The DIY Arp 1600 Sequencer Clone
The 1601 Clone kit from Synthcube
The ARP 1601 was a 2×8 or 1×16 step sequencer that could utilize three separate gate busses. It also had a built in quantizer so voltages which would ensure that output always in the 1 volt per Octave standard to keep everything sounding “in tune”. When released in the early to mid 1970s, it was considered state of the art in an analog world. By today’s standards however, so much more can be done with microprocessor controlled sequencers you really have to love analog to justify the costs of building this beast. An Arturia BeatStep Pro does far more at 1/6th the cost.
There have been a few different PCB designs over the last few years from different DIY builders. All of them are pretty much based on the schematics found in the ARP 1601 service manual. This particular version was designed by J.R. Daniels in 2014. It has been updated a few times since then, and the latest version 6a came out in early 2020. The PCB is available through Synthcube. This PCB is designed to rely mostly on through hole components however for a couple of the semiconductors that are no long in production for DIP packages, the designer has utilized surface mount versions instead.
Component side of the main PCB
Hardware side of the main PCB
The other differences between an original ARP 1601 and the clone can be found in the power supply. The original utilized a linear power supply with 110VAC mains. The clone utilizes an AC wall wart and DC to DC power regulators. Building the 1601 clone, is not a technically difficult project, with the hardest part being soldering the mechanical switches and sliders to the PCB. Many DIY’ers who may lack experience soldering sliding potentiometers can ruin them if too much heat is applied. The two SMT devices are easily handled with a generous amount of flux and a standard pencil type soldering iron. There really is no assembly instructions, just the ARP 1601 service manual to go by.
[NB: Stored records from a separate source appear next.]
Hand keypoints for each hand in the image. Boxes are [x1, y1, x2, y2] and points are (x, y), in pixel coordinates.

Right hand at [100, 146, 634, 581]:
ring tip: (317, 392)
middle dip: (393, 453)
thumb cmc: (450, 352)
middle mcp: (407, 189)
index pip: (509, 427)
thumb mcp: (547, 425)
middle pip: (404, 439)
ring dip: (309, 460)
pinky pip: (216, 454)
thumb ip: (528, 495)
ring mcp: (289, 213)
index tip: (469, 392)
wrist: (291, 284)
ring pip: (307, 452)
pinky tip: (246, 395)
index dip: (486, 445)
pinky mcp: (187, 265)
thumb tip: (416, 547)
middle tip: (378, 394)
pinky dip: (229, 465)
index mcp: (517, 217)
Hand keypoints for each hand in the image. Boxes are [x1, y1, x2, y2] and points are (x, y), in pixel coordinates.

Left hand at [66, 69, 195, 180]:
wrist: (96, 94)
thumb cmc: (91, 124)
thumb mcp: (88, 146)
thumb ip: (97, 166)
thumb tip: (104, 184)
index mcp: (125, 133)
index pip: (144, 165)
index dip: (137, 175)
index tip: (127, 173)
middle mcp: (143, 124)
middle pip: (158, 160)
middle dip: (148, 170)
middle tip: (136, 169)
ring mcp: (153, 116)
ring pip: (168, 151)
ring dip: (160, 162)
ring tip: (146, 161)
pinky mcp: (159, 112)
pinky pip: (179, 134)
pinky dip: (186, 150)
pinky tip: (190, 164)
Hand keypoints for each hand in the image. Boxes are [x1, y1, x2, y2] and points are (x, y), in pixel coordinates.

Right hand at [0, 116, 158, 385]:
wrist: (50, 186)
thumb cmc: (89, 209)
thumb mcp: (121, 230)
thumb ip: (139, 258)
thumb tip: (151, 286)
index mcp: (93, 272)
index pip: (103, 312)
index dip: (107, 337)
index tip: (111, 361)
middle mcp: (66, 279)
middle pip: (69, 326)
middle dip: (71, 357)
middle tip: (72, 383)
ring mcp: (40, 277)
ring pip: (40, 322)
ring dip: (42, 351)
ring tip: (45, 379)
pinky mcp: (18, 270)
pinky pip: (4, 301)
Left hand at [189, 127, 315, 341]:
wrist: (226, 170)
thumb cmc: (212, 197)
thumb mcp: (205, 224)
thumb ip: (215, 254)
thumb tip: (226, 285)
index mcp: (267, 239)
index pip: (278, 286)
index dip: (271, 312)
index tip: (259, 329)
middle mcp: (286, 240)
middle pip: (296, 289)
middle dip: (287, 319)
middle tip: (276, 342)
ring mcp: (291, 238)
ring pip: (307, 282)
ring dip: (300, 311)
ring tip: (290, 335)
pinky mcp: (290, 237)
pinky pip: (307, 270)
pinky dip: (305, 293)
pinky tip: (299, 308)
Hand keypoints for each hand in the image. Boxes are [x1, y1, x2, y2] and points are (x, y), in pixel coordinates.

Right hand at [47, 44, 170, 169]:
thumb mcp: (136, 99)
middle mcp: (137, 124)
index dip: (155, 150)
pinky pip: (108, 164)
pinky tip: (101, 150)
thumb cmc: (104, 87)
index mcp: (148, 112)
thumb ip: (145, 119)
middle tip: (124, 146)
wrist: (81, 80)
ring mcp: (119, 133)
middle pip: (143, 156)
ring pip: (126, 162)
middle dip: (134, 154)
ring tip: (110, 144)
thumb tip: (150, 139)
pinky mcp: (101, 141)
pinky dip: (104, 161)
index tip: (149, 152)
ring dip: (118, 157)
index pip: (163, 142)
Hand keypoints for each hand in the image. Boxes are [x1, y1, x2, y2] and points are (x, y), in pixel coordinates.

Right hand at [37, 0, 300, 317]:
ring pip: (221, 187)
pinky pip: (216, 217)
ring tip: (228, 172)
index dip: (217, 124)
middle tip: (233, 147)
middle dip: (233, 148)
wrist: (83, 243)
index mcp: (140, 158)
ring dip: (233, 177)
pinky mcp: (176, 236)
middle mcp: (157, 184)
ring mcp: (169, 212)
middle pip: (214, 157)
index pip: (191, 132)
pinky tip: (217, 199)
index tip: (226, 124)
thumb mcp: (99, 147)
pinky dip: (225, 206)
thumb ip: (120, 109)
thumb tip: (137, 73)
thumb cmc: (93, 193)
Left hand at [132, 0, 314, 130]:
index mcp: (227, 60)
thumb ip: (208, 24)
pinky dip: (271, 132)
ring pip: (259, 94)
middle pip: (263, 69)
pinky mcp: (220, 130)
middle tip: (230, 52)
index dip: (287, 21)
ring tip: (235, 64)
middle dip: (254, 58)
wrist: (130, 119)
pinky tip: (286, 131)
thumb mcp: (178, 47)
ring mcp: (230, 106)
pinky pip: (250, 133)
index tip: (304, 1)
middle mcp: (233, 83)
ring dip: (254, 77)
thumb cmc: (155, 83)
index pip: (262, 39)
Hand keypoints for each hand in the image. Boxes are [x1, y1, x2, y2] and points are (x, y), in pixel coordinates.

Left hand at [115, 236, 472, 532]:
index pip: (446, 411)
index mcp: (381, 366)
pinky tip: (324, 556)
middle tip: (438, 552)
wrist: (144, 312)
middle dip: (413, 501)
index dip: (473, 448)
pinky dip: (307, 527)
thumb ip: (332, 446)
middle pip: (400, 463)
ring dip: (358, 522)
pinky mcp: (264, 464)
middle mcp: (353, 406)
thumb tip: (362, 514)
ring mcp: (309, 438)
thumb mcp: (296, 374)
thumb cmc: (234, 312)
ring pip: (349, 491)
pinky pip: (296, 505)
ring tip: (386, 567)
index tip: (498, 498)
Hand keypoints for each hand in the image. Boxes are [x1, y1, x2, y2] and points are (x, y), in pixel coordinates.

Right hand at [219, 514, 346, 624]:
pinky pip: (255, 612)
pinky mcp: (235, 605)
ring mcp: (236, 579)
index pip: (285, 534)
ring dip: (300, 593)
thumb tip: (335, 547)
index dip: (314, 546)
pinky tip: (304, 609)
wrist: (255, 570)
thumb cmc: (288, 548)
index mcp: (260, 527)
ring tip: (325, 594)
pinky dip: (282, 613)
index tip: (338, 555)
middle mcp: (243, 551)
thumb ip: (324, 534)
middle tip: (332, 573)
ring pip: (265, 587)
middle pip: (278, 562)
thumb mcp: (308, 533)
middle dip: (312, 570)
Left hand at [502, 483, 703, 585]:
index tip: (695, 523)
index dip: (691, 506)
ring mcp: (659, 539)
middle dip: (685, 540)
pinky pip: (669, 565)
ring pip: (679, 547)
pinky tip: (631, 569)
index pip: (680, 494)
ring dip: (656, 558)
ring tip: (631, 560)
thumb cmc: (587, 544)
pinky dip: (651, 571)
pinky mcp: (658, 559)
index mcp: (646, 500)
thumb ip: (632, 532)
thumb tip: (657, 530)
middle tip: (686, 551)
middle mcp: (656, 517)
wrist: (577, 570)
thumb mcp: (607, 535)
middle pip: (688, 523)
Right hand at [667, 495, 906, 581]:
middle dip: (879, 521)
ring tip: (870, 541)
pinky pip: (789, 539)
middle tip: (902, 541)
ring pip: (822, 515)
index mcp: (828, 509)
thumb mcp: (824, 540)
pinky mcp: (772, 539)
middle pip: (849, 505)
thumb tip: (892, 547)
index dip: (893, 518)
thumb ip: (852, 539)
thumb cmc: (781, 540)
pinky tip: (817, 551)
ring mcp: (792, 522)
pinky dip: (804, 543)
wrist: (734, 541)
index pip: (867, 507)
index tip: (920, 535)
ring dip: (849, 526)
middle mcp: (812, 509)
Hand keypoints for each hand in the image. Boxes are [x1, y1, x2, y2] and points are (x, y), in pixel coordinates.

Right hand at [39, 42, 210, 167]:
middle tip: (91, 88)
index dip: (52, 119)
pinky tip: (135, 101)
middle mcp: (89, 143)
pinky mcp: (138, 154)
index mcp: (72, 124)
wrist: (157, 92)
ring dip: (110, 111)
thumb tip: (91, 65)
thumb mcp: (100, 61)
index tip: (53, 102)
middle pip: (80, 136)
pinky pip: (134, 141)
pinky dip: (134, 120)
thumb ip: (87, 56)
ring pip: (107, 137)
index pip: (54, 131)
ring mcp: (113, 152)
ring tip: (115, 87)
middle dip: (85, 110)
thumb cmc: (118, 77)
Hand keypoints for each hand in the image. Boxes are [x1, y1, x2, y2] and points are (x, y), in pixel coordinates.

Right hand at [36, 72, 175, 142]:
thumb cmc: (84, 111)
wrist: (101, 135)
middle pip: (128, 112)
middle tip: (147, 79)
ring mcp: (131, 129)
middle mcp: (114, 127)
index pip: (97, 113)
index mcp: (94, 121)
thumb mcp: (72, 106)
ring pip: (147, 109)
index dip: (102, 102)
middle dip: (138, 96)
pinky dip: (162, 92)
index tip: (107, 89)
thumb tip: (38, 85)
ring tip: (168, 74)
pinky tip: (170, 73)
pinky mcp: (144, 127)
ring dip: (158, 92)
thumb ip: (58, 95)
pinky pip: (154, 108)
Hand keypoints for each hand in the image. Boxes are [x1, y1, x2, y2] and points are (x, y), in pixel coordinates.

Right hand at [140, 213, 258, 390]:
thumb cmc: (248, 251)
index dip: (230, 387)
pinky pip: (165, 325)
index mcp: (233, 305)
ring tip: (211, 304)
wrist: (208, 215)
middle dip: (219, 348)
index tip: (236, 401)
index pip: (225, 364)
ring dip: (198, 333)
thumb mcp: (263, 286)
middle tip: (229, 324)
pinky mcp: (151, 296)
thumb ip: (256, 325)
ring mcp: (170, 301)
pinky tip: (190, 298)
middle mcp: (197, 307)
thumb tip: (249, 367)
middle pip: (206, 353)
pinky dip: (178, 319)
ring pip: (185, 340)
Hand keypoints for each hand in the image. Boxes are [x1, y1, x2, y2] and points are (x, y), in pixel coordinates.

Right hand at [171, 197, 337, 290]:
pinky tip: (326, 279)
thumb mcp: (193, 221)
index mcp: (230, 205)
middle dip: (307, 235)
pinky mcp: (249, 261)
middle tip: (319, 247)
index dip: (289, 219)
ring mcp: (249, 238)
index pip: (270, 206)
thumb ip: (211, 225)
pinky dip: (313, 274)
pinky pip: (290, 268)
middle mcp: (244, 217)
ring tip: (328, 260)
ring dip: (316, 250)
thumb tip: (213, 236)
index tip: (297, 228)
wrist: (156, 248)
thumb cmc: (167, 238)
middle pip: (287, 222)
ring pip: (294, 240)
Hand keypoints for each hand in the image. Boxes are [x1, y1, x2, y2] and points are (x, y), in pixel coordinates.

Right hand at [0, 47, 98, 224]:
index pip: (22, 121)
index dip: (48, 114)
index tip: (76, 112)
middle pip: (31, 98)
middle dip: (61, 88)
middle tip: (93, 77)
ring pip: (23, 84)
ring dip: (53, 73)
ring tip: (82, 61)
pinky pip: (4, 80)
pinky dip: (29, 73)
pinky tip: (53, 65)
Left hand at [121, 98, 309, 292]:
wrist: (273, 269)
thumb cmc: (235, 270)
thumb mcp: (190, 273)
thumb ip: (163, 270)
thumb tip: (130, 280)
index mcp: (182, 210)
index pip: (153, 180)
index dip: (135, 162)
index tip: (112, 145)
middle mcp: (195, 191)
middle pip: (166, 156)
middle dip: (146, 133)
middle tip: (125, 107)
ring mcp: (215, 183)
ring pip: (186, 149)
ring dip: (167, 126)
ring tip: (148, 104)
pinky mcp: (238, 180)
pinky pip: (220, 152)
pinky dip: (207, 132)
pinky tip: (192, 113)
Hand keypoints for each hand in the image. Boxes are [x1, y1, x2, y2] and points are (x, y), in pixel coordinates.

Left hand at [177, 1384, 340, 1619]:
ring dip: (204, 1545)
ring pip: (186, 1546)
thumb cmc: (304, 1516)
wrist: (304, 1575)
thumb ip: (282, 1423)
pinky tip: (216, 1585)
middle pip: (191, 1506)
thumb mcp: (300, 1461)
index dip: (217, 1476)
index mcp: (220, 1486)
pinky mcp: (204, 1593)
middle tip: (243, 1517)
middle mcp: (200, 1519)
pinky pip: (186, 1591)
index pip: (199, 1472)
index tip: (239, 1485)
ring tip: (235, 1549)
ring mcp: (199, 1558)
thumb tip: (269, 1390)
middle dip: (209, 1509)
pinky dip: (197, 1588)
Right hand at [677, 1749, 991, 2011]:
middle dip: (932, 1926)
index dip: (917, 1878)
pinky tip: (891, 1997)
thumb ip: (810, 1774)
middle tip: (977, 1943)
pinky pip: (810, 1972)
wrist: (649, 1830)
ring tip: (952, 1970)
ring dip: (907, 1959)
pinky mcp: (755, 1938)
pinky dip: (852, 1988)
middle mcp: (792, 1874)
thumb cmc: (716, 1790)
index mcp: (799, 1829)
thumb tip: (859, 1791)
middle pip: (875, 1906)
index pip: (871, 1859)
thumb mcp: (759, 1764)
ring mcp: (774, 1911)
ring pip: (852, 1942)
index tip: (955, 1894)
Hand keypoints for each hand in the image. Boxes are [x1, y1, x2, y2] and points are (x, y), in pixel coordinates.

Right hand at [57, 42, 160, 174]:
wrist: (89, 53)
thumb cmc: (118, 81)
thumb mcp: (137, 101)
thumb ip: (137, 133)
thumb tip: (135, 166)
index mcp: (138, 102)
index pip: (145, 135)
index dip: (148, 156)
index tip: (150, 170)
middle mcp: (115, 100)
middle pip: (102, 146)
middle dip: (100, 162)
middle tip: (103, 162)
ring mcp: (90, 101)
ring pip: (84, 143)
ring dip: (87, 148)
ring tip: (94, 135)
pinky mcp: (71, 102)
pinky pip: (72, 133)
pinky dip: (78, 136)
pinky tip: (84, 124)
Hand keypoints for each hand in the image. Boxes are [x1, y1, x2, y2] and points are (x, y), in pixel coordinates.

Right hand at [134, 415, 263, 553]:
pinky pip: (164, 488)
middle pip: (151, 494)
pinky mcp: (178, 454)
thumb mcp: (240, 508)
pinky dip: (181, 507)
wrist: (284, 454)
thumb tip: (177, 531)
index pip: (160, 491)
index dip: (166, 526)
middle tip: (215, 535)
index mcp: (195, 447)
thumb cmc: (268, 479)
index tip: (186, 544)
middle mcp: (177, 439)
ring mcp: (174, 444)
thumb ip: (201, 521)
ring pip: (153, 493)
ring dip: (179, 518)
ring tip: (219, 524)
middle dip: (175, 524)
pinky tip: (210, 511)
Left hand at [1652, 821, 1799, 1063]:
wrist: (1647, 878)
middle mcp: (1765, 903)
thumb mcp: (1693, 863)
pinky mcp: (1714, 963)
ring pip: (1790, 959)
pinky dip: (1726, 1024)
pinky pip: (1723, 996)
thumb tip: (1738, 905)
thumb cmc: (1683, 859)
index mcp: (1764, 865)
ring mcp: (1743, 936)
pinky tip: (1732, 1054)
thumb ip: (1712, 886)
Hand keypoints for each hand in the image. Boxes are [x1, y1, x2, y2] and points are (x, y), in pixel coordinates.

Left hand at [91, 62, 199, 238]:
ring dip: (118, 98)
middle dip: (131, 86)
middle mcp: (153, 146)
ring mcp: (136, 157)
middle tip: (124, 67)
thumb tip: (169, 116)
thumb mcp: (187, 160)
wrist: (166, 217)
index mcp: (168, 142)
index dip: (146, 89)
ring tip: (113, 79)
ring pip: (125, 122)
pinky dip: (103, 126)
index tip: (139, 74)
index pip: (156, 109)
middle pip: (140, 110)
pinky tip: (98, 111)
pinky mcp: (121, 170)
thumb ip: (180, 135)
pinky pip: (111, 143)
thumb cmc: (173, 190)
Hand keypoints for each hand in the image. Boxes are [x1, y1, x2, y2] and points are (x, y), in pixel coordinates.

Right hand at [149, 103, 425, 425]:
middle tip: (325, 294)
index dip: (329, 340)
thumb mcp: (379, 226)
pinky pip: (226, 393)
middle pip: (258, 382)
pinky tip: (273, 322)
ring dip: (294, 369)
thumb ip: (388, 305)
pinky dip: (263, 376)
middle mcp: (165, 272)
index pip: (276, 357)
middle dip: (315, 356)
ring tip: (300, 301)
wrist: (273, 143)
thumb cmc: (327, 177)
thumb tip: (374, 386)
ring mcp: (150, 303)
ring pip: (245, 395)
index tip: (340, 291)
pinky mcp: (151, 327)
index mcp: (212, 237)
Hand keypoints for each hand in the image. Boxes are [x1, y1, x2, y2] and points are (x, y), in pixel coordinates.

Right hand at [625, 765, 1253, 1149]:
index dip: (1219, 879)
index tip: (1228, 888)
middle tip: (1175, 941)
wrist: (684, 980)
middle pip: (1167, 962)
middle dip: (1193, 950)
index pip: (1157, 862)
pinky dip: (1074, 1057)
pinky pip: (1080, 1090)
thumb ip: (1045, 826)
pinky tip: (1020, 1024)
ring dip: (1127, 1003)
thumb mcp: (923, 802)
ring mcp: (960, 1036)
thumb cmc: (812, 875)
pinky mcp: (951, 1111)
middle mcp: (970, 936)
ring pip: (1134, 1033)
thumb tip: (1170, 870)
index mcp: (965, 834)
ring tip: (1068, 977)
I would not recommend this as a project for beginners.
You can buy the entire parts kit from Synthcube, including a couple of case options. The kit is mostly correct however, there are two areas that I found incorrect with the Synthcube supplied components. The first is that there are 12 resistors used for the quantizer circuit. This is nothing more than a resistor ladder or voltage divider, but it has to be accurate. The original ARP sequencer utilized a 12 way resistor network that was accurate to 0.1%
The Synthcube supplied kit came with standard 1% resistors, that were not selected to be within 0.1% with each other. To remedy this, you can select 12 for a few dozen by measuring them with a resistance setting on a multimeter. Most multimeters however, are only accurate to within +/- 2%. Another method is by purchasing 0.1% precisions from Mouser or Digikey. I find this to be the best way, as they were only a few pennies more expensive than standard 1% resistors. If you do nothing and just go with the arbitrary 1% as supplied, you will most likely hear the difference in some tonal frequencies as they will be a few cents off from being in tune.
The other issue with the Synthcube kit are the 1/2 Watt resistors. The ones supplied with the kit are 1/4Watt yet are marked with the appropriate part number from the Bill of Materials (BOM). I ordered the correct part using the exact same part number from Mouser and got the correct 1/2 Watt resistor. Note the size difference. These are used with the LEDs in the sliders. 1/4 Watt may work, but they most likely won’t last long.
Finally, there is one major difference between this version and the original version and that is the addition of a voltage divider (see the far right hand side of the first image). For those that wish to use this feature, you need to purchase the optional voltage divider PCB. Note that all of the resistors, capacitors, and semiconductors are all SMT devices. They are however a manageable size and can easily be hand soldered with a standard soldering iron.